Carleton Watkins (1829–1916) was an American photographer of the 19th century.
Carleton Watkins was born in Oneonta, New York on November 11, 1829, the eldest of eight children. Lured by the opportunities of the California gold rush, he traveled to California with fellow Oneontan Collis Huntington (later to become one of the “Big Four” owners of the Central Pacific Railroad). Watkins was employed by Huntington in Sacramento deliverying supplies to the mining operations. After the great Sacramento city fire of November 2-3, 1852 he set out on his own to be a professional photographer.
Between 1852 and 1854 Watkins worked as the “outdoor man” or camera operator for several established photographers including Robert Vance who had a gallery at the corner of Sacramento and Montgomery Streets, near George Murray’s Bookstore where Watkins worked as a clerk.1 Watkins said to biographer Charles Turrell around 1900 “My first paper photograph was a view over Portsmounth Square”. Watkins’s work as a photographer between 1854 and 1858 is still under study.
By 1858 Watkins was working on his own, taking on a number of photographic commissions for publishers and individuals, such as James M. Hutching who used the photographs as a source for engravings in his “Illustrated California Magazine”. He produced photographs for evidence in courts of law and also documented the mining estate of John Fremont and his wife Jessie Benton Fremont in Mariposa County and their estate at Black Point.
In July of 1861 Watkins traveled to Yosemite equipped with a mammoth-plate camera, which used 18 by 22 inch glass plate negatives, and a stereoscopic camera. He returned with 30 mammoth plate and dozens of stereoscopic negatives (see stereographs numbered 1 through 100). These photographs and later Yosemite images, established him as a master of landscape photography. The prints helped influence the U.S. Congress to pass legislation protecting Yosemite Valley. Watkins may have traveled to Yosemite in 1858-59 and the first 100 stereographs could include a combination of the two trips. By 1863 Watkins was selling stereoviews of Yosemite, the New Almaden mining region, the Mendocino coast as well as views of San Francisco.

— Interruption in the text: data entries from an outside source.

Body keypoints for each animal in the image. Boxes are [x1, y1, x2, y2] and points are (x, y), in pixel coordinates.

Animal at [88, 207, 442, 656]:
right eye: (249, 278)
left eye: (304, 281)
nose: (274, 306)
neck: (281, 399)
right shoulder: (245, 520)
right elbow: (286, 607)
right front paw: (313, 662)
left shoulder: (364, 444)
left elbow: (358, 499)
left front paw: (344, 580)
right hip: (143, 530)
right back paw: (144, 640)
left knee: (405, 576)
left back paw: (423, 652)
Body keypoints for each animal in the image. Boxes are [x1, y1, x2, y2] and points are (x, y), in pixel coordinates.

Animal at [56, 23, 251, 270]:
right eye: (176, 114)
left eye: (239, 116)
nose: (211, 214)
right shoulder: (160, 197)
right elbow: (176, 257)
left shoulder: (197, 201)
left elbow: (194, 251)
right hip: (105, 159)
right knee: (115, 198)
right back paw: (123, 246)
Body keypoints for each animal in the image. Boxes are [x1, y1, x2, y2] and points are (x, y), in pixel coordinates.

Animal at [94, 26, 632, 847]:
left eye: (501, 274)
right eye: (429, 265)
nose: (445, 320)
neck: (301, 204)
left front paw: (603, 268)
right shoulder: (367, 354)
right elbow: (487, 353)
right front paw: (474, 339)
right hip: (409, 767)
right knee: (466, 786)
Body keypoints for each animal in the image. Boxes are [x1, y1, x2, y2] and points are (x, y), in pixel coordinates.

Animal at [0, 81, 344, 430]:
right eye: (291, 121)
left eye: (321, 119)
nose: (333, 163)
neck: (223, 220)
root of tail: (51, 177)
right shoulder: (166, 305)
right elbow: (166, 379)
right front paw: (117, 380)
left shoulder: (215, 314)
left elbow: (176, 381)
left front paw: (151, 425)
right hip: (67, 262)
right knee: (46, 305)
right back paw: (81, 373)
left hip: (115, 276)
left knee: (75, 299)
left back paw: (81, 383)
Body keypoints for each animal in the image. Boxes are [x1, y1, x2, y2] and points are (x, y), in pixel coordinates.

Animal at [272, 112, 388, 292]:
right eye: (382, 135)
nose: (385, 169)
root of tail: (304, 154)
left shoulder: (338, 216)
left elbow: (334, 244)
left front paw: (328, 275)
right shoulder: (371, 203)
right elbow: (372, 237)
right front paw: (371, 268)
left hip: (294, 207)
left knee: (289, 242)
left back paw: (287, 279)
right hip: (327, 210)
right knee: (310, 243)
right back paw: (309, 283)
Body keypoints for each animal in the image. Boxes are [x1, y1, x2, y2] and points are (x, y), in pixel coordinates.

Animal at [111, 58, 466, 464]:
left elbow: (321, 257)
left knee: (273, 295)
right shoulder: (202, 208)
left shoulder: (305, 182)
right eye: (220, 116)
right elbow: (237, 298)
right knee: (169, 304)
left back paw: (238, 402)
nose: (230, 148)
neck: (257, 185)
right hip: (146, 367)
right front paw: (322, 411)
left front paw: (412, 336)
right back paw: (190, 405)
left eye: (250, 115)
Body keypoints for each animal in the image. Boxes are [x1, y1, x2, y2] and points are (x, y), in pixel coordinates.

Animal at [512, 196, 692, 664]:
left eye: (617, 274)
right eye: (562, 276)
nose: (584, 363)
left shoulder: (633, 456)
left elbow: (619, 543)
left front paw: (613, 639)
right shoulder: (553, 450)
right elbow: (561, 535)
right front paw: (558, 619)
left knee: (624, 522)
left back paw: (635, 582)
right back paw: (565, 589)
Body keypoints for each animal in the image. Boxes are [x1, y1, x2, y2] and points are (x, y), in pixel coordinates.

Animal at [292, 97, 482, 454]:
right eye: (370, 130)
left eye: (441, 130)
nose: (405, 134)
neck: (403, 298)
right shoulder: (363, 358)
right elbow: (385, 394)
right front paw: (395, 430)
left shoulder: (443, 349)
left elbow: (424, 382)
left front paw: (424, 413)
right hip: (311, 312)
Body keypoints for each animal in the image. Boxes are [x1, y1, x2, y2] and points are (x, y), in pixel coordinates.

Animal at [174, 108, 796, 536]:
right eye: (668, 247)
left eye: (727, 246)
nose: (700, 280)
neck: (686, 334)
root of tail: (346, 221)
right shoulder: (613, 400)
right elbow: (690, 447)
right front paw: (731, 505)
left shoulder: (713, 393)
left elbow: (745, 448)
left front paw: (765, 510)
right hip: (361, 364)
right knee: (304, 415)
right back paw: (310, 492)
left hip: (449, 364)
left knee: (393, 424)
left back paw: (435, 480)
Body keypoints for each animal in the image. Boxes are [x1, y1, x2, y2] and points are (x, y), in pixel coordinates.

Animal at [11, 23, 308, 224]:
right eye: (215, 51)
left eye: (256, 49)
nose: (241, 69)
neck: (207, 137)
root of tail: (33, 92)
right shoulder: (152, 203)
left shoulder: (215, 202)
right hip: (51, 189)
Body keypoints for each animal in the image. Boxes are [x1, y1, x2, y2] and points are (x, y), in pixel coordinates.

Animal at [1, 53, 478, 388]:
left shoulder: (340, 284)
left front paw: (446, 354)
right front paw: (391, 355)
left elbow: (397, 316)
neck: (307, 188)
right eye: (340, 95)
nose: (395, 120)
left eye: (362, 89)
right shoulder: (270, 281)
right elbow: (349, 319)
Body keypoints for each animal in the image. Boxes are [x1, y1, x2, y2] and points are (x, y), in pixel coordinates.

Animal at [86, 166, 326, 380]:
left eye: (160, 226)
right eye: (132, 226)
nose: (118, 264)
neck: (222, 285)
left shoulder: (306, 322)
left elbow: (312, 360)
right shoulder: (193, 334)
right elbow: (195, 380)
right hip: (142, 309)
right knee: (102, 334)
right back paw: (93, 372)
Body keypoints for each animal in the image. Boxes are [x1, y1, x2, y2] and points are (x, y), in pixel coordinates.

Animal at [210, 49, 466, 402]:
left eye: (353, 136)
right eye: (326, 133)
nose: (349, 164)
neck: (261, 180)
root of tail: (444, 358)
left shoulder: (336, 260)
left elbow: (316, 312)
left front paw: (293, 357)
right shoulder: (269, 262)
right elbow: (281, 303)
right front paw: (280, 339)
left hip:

Watkins issued his early stereoviews on glass mounts and on card mounts with handwritten titles. These have come to be known as manuscript or hand-signed Watkins views. Examples of Watkins glass views can be seen here. Watkins numbered his stereoviews starting first with the Yosemite series (Mendocino views were initially numbered as a separate series and were later renumbered as part of thegeneral numbering scheme). After about 1863, stereoviews were mounted on yellow cards with printed labels. These were later replaced with orange card stock and printed labels.